ON THE IMPLICIT BIAS TOWARDS DEPTH MINIMIZA-TION IN DEEP NEURAL NETWORKS Anonymous

Abstract

Recent results in the literature suggest that the penultimate (second-to-last) layer representations of neural networks that are trained for classification exhibit a clustering property called neural collapse (NC). We study the implicit bias of stochastic gradient descent (SGD) to favor of low-depth solutions when training deep neural networks. We characterize a notion of effective depth that measures the first layer for which sample embeddings are separable using the nearest-class center classifier. Furthermore, we hypothesize and empirically show that SGD implicitly selects neural networks of small effective depths. Secondly, while neural collapse emerges even when generalization should be impossible -we argue that the degree of separability in the intermediate layers is related to generalization. We derive a generalization bound based on comparing the effective depth of the network with the minimal depth required to fit the same dataset with partially corrupted labels.
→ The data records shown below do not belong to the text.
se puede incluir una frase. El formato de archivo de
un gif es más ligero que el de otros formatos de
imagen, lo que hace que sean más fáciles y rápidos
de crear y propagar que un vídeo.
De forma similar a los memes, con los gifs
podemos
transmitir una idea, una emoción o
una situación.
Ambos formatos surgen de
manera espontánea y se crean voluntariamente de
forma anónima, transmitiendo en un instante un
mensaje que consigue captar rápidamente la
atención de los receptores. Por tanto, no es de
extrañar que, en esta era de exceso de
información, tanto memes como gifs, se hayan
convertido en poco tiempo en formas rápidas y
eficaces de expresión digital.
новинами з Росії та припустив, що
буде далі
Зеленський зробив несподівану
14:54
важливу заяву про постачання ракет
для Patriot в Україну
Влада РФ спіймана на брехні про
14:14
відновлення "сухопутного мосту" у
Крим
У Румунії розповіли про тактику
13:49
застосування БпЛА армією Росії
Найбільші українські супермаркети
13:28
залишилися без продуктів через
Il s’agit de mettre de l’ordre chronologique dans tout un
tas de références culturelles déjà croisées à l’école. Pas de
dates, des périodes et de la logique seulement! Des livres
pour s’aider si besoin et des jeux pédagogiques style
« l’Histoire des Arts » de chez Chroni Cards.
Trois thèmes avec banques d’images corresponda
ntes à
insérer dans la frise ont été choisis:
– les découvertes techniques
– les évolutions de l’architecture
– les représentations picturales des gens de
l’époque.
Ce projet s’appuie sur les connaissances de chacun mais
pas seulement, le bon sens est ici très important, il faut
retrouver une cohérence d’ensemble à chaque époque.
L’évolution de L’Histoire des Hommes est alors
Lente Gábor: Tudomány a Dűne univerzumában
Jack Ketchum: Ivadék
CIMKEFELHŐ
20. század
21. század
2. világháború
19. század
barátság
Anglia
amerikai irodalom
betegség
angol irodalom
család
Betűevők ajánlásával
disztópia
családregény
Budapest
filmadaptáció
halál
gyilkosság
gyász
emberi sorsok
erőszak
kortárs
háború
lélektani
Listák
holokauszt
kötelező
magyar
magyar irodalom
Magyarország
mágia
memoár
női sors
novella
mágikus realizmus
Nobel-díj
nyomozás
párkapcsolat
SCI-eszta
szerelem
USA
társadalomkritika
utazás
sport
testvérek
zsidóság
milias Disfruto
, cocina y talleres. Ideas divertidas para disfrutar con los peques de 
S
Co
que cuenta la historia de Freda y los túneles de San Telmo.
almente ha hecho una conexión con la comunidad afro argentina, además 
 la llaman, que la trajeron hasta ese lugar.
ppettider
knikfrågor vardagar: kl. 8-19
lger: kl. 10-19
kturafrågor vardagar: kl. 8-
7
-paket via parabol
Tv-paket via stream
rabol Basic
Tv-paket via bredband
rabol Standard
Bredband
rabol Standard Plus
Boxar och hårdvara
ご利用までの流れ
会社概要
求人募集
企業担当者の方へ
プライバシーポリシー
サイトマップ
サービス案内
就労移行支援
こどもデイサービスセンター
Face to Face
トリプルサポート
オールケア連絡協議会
Remarkably, this bound provides non-trivial estimations of the test performance and is independent of the depth.

1. INTRODUCTION

Deep learning systems have steadily advanced the state of the art in a wide range of benchmarks, demonstrating impressive performance in tasks ranging from image classification (Taigman et al., 2014; Zhai et al., 2021) , language processing (Devlin et al., 2019; Brown et al., 2020) , open-ended environments (Silver et al., 2016; Arulkumaran et al., 2019 ), to coding (Chen et al., 2021) . Recent research indicates that deep neural networks generalize well, in part because the number of parameters exceeds the number of training samples (Belkin et al., 2018; Belkin, 2021; Advani & Saxe, 2017; Belkin et al., 2019) . However, it has been shown that in this case deep learning models can precisely interpolate arbitrary training labels (Zhang et al., 2017) (also known as the "interpolation regime"). Therefore, understanding interpolation learning appears to be a critical step toward a better theoretical understanding of deep learning's successes. Traditional generalization bounds (Vapnik, 1998; Shalev-Shwartz & Ben-David, 2014; Mohri et al., 2012; Bartlett & Mendelson, 2003) are based on uniform convergence. In this approach, instead of directly analyzing the population error of a learning algorithm, a uniform convergence-type argument would control the worst-case generalization gap (distance between train and test errors) over a class of predictors containing the outputs of the learning algorithm. Typically, this is done because for many algorithms it is difficult to exactly characterize the learned predictor. Nagarajan & Kolter (2019), however, raised significant questions about the applicability of typical uniform convergence arguments to certain interpolation learning regimes. They described theoretical settings in which an interpolation learning algorithm generalizes well but any uniform convergence bound cannot identify that. Contributions. Because of the inherent limitations of uniform convergence bounds, in this paper we pursue a novel approach for measuring generalization in deep learning that is not based on uniform convergence. Instead, our bound suggests that the model performs well at test time if its complexity is small compared to the complexity of a network required to fit the same dataset with partially random labels. In other words, even if a trained network has a complexity greater than the



Following their work, Bartlett & Long (2021); Zhou et al. (2020); Negrea et al. (2020); Yang et al. (2021) all demonstrated the failure of forms of uniform convergence in various interpolation learning setups.